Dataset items
++++++++++++++++++++
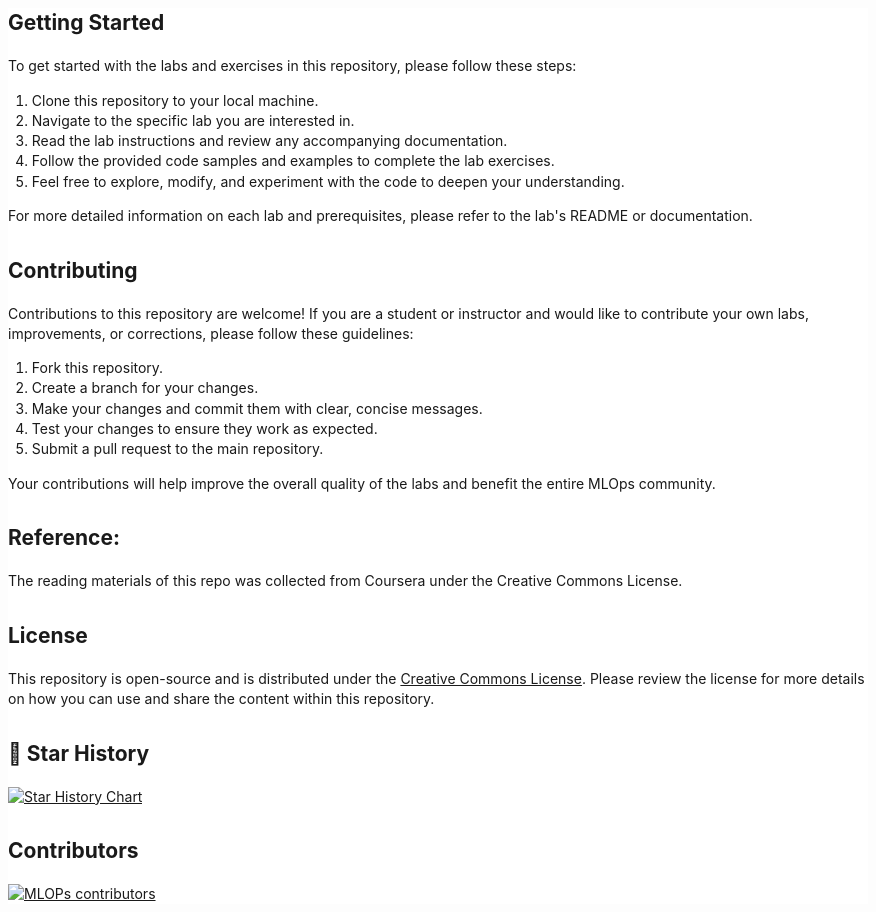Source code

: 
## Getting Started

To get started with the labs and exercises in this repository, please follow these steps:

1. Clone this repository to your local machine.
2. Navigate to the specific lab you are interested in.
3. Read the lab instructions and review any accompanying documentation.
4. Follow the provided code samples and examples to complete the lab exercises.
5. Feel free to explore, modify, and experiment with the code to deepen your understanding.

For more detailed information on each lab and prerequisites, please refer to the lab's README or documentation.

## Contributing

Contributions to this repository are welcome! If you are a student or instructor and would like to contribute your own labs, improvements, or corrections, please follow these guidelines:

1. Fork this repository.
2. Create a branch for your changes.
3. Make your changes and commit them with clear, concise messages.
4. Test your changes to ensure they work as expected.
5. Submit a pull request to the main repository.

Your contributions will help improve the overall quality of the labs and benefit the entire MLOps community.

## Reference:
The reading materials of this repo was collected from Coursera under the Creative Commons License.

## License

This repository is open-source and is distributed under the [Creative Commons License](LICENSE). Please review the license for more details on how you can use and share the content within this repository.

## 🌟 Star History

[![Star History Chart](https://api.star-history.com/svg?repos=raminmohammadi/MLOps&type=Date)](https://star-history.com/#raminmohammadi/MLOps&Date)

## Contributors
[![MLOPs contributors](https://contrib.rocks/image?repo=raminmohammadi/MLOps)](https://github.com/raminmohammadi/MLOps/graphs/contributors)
++++++++++++++++++++
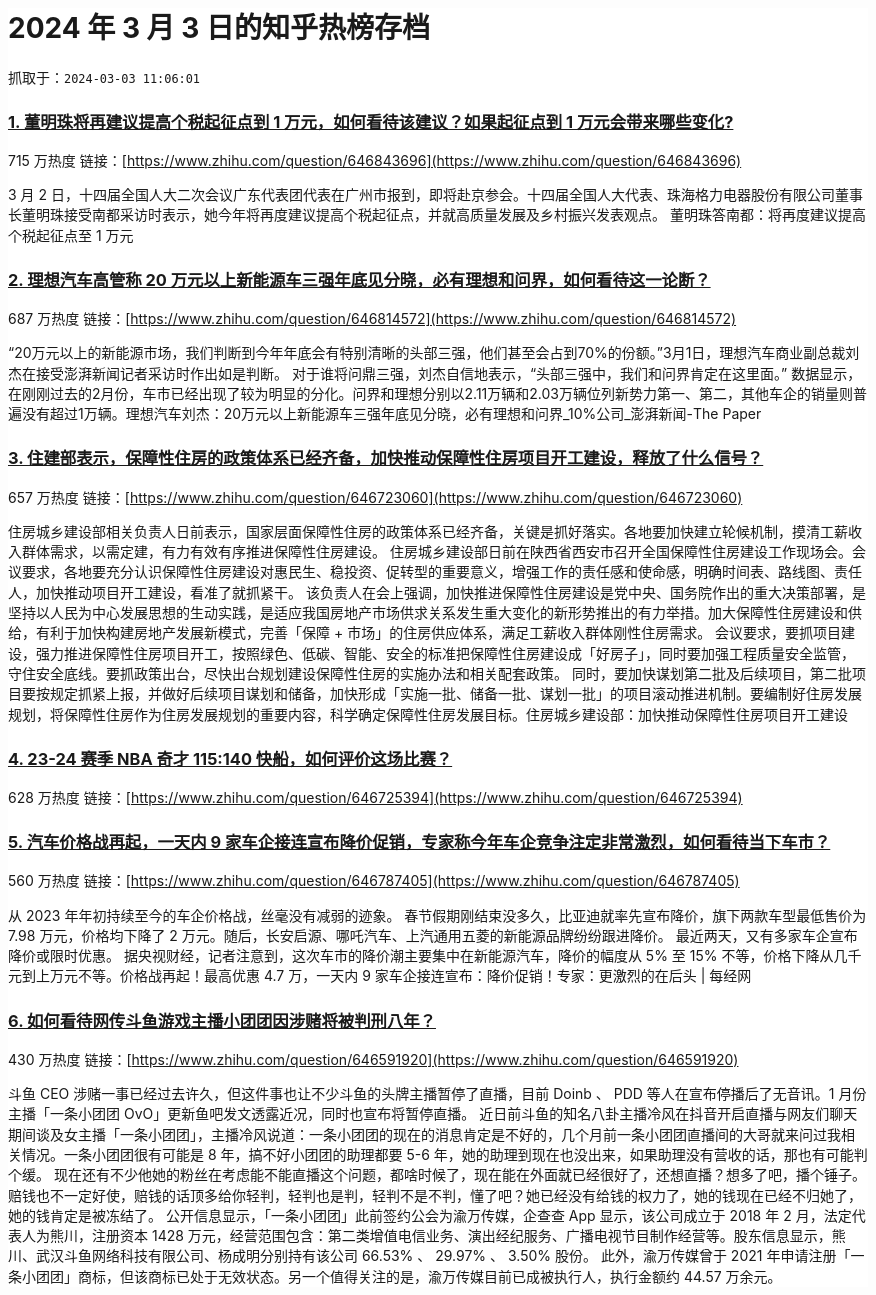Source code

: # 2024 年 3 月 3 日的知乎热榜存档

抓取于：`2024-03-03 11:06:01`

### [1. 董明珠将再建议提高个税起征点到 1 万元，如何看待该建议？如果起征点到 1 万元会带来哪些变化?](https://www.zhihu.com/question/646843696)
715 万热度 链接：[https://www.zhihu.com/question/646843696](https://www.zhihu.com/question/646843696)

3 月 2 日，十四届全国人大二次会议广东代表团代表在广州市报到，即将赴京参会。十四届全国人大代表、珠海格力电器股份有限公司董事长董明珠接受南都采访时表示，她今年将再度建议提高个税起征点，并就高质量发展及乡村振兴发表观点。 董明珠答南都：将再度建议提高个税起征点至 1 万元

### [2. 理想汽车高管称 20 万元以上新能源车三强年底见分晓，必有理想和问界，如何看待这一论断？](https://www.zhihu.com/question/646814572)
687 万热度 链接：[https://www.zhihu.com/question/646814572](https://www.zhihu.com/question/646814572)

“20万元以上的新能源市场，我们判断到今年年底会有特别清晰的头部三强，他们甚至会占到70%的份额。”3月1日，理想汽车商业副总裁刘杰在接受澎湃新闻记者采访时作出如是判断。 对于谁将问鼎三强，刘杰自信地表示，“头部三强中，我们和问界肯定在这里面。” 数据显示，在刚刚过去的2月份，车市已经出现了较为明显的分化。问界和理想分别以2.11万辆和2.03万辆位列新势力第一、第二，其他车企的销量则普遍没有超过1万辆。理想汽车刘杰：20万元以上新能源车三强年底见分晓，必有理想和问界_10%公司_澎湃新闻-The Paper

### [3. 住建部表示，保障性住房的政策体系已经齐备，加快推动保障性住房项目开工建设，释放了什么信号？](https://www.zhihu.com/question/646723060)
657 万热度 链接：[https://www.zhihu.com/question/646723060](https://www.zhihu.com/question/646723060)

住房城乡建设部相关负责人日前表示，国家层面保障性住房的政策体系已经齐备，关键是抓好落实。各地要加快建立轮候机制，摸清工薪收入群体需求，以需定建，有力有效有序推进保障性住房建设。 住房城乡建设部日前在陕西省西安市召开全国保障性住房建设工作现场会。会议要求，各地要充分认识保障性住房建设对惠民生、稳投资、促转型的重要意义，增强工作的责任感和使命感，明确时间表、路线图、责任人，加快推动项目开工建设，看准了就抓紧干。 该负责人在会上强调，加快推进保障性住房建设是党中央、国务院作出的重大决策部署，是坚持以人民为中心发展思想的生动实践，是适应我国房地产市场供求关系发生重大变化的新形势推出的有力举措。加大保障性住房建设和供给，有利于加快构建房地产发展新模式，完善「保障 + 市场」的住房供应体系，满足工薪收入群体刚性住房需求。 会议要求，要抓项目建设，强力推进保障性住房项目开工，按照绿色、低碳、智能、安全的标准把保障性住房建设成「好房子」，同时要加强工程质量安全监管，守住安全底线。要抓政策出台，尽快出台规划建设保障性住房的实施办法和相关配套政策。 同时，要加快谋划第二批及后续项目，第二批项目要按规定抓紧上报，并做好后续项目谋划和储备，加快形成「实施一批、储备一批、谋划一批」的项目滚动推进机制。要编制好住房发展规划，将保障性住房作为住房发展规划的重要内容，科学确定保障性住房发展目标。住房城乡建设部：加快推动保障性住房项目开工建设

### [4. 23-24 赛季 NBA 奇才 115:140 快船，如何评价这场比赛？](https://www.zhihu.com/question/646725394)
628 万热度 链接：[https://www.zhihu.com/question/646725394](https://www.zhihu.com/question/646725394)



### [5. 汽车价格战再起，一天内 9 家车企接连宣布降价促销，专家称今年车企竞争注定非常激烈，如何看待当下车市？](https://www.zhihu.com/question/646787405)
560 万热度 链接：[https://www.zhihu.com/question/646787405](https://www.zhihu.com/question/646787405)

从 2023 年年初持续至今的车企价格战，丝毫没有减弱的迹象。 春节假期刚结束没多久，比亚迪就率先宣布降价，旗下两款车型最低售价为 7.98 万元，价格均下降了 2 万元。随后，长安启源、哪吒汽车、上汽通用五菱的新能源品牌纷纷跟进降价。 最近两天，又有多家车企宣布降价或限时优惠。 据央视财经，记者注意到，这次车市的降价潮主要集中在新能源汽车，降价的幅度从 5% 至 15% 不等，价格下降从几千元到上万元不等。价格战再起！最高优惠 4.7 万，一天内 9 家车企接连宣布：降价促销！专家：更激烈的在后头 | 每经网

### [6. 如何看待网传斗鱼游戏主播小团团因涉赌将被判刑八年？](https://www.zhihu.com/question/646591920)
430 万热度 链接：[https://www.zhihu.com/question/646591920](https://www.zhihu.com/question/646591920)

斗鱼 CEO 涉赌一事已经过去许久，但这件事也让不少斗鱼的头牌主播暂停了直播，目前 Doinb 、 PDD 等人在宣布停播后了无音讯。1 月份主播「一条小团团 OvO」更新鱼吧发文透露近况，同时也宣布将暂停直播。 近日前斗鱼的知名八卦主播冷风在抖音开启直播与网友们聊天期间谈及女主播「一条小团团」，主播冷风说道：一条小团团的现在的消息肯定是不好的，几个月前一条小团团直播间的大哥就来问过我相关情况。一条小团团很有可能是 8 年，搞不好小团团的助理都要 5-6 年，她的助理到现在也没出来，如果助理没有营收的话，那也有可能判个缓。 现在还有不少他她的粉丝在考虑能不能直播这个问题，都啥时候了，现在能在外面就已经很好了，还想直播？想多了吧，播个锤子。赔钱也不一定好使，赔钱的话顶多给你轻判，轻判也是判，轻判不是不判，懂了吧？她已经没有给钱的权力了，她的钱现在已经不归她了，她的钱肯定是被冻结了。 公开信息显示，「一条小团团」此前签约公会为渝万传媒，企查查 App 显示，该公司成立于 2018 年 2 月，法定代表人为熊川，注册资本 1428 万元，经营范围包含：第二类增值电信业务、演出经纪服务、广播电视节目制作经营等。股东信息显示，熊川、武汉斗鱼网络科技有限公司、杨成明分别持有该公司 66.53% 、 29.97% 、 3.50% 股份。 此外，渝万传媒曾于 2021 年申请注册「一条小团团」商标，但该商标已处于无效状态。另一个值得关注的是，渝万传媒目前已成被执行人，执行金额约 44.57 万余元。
++++++++++++++++++++
Aim of the exercise
Of the lines above, output exactly those from the line bearing "## Contributing" through the line bearing "Your contributions will", inclusive.

Response below
## Contributing

Contributions to this repository are welcome! If you are a student or instructor and would like to contribute your own labs, improvements, or corrections, please follow these guidelines:

1. Fork this repository.
2. Create a branch for your changes.
3. Make your changes and commit them with clear, concise messages.
4. Test your changes to ensure they work as expected.
5. Submit a pull request to the main repository.

Your contributions will help improve the overall quality of the labs and benefit the entire MLOps community.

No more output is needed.